Serien-Review: The Bridge

„Alles, was Vorstellungen von Schmerz und Gefahr hervorrufen kann, ist eine Quelle des Erhabenen“, schrieb der englische Schriftsteller Edmund Burke 1757. Damit meinte er allerdings den Schauerroman, über den DIE WELT ausgerechnet am 2. Weihnachtsfeiertag einen lesenswerten Rückblick schrieb.  

Dessen Erfinder, der vermögende Sir Horace Walpole, vertraute im ausgehenden 18. Jh. noch auf knarrende Dielen, unheimliche Verliese und bedrohliche Geräusche, wenn er seinen Lesern das Gruseln beibringen wollte.
Davon lässt sich der Horrorfan im 21. Jh. nicht mehr erschüttern.
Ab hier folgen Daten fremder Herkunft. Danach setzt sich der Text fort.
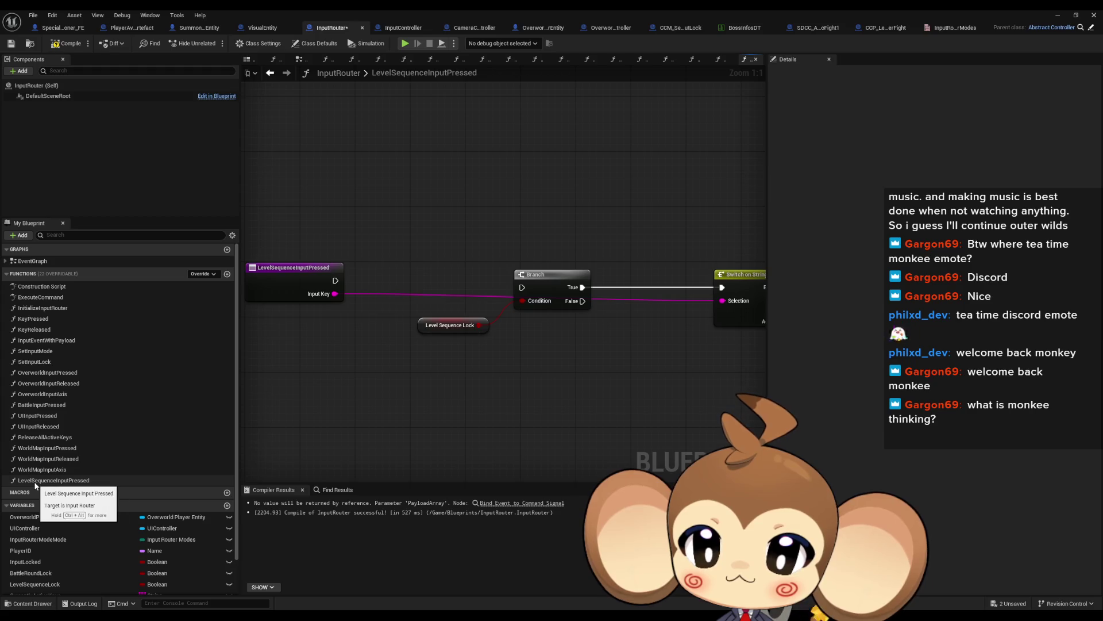
Review OverworldInputPressed's Find First Actor, Is Valid, Switch on String and Movement nodes
double_click(46, 372)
Es werden zwar noch Bücher gelesen, aber die sind nicht weniger explizit als die audiovisuellen Vertreter des Genres. Auch Krimis werden spätestens seit dem
Schweigen der Lämmer mit saftigen Horror- und Gore-Elementen aufgefrischt. 
„The Bridge - America“ fackelt da auch nicht lange und präsentiert gleich zu Anfang eine Frauenleiche auf der „Bridge of the Americas“, die Texas und Mexico verbindet. Fein säuberlich ist sie da abgelegt worden – allein, sie besteht aus zwei Hälften. Eine liegt in den USA, die andere in Mexiko. Die obere Hälfte gehört einer US-Richterin, die untere einer Mexikanerin, die zu einer Gruppe von über 20 Frauen gehörte, die in Mexico umgebracht und in einem „Todeshaus“ abgelegt wurden. Natürlich leben beide Frauen nicht mehr, wie sollte das auch gehen.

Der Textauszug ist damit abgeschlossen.